Marsh on monday
Die Zukunft der GB plc

Die Corporate-Governance-Bestimmungen für die Nachfolgeregelung des immer noch florierenden Traditionsunternehmens GB plc bedürfen einer Neuordnung. Mit dem gegenwärtigen Zweiergespann – dem Vorstandsvorsitzenden Tony Blair und seinem langjährigen Vize John Prescott – sind die Aktionäre höchst unzufrieden. Eine tragfähige Prozedur, die beiden durch zukunftstauglichere Gestalten zu ersetzen, ist jedoch nicht vorhanden.

Bei der letzten Generalversammlung im Jahre 2005 wurde Blair von den wahlberechtigten Gesellschaftern noch großes Vertrauen ausgesprochen. Seitdem geht alles bergab. Ein gefährliches Vakuum entsteht, denn das Wahlvolk kommt turnusgemäß erst in etwa vier Jahren wieder zusammen. Dem cleveren Organisations- und Motivationstalent Blair ist es zwar gelungen, den GB-Konzern weiterhin auf Modernisierungskurs zu halten. Aber durch peinliche Pannen hat er erheblich an Glaubwürdigkeit eingebüßt.

Im Zuge eines falsch eingeschätzten Übernahmegefechts im Mittleren Osten hat Blair – im Verbund mit einem weit machtvolleren Partnerunternehmen aus Amerika – viele Punkte verloren.

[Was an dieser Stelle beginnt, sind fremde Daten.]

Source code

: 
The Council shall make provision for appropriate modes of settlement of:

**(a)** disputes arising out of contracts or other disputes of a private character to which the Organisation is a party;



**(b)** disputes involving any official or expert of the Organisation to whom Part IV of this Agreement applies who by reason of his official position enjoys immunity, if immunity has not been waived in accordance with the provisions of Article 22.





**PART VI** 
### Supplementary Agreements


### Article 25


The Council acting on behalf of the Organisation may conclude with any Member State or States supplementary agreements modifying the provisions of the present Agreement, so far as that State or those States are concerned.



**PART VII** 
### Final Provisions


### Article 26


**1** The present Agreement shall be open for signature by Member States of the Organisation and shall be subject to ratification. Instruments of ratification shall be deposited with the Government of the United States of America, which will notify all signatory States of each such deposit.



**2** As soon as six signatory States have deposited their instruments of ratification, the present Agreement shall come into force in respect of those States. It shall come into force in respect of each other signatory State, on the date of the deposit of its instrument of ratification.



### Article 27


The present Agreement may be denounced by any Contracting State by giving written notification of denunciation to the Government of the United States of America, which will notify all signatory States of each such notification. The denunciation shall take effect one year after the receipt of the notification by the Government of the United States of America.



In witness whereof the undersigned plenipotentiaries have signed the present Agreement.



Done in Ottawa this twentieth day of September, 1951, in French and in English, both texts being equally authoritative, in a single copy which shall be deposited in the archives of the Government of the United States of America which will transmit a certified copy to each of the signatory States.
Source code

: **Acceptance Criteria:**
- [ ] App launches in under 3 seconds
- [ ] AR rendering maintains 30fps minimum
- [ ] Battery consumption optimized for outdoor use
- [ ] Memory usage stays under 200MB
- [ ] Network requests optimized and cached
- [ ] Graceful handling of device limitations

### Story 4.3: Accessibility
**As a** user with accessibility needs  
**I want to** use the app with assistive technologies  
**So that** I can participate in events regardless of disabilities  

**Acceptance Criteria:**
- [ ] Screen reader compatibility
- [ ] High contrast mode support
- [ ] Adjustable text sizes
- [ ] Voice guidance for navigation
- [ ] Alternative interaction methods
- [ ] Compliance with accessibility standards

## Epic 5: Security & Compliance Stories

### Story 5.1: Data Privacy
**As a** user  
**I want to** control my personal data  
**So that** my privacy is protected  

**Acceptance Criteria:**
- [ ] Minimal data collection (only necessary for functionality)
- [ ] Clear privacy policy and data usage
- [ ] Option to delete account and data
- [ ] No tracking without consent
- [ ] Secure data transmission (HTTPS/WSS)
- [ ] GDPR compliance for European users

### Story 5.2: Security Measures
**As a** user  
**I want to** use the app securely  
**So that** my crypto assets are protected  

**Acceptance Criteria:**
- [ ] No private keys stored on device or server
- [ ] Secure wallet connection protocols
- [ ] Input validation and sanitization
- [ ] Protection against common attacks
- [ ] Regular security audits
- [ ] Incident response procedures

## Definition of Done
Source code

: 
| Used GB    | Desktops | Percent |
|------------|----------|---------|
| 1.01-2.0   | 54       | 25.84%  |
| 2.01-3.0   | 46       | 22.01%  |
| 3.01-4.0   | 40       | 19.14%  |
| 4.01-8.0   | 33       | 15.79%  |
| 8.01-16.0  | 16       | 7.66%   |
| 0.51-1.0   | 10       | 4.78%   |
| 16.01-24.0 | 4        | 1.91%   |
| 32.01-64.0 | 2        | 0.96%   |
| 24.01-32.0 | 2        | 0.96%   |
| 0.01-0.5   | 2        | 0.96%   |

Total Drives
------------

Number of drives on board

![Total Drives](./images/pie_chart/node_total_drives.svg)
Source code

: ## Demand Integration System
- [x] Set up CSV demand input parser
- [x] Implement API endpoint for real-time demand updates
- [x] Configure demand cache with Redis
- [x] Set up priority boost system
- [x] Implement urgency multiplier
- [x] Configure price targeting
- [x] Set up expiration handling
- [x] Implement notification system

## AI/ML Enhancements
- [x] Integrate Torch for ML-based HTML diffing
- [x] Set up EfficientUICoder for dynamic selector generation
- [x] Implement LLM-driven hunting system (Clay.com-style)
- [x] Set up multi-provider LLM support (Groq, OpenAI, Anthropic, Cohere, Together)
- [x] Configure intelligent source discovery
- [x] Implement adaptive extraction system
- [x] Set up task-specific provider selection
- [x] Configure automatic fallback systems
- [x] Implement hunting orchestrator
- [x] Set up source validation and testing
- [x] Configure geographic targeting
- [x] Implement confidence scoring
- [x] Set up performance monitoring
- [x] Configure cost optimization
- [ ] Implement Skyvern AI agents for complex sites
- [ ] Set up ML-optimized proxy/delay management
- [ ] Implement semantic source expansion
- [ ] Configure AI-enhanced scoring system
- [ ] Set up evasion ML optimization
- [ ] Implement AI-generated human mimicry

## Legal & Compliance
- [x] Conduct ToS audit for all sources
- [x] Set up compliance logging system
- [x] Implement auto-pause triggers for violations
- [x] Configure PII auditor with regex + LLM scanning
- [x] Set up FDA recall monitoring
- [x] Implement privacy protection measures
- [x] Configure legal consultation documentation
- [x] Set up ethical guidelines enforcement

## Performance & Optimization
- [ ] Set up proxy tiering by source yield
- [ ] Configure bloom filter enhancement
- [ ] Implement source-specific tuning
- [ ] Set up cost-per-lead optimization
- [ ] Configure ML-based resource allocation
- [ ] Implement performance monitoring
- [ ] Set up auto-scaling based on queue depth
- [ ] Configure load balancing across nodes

Seine ausgesprochene Nähe zur Großindustrie schwächt seinen Rückhalt beim arbeitnehmernahen Flügel der Gesellschafter. Einige seiner Freunde aus Finanz-, Industrie- und Anwaltskreisen haben sich durch Vetternwirtschaft in gut gepolsterte Posten im pompösen Aufsichtsorgan House of Lords gehoben. All dies reduziert die Wertorientierung der Firma.

Bei John Prescott ist die Lage noch schlimmer. Seine ausgesprochenen Führungsdefizite, kombiniert mit einer heftig kommentierten Liebesaffäre mit seiner Vorzimmerdame, haben ihn der Lächerlichkeit preisgegeben. John Reid, eigentlich im Vorstand für operative interne Fragen zuständig, hat durch publizitätswirksame Sicherheitskontrollen auf allen Unternehmensflügen stark an Profil gewonnen. Der echte Nachfolgekandidat, Finanzvorstand Gordon Brown, ist in Vaterschaftsurlaub und meldet sich seit Wochen nicht mehr.

Sollten keine Verbesserungen eintreten, dann drohen den Aktionären hohe Verluste. Noch rätselt man über Blairs weitere Absichten. Nach seiner schillernden Karriere als Unternehmensführer könnte er unter Druck geraten, in die internationale Politik zu wechseln, um noch bedeutendere Entscheidungen zu beeinflussen.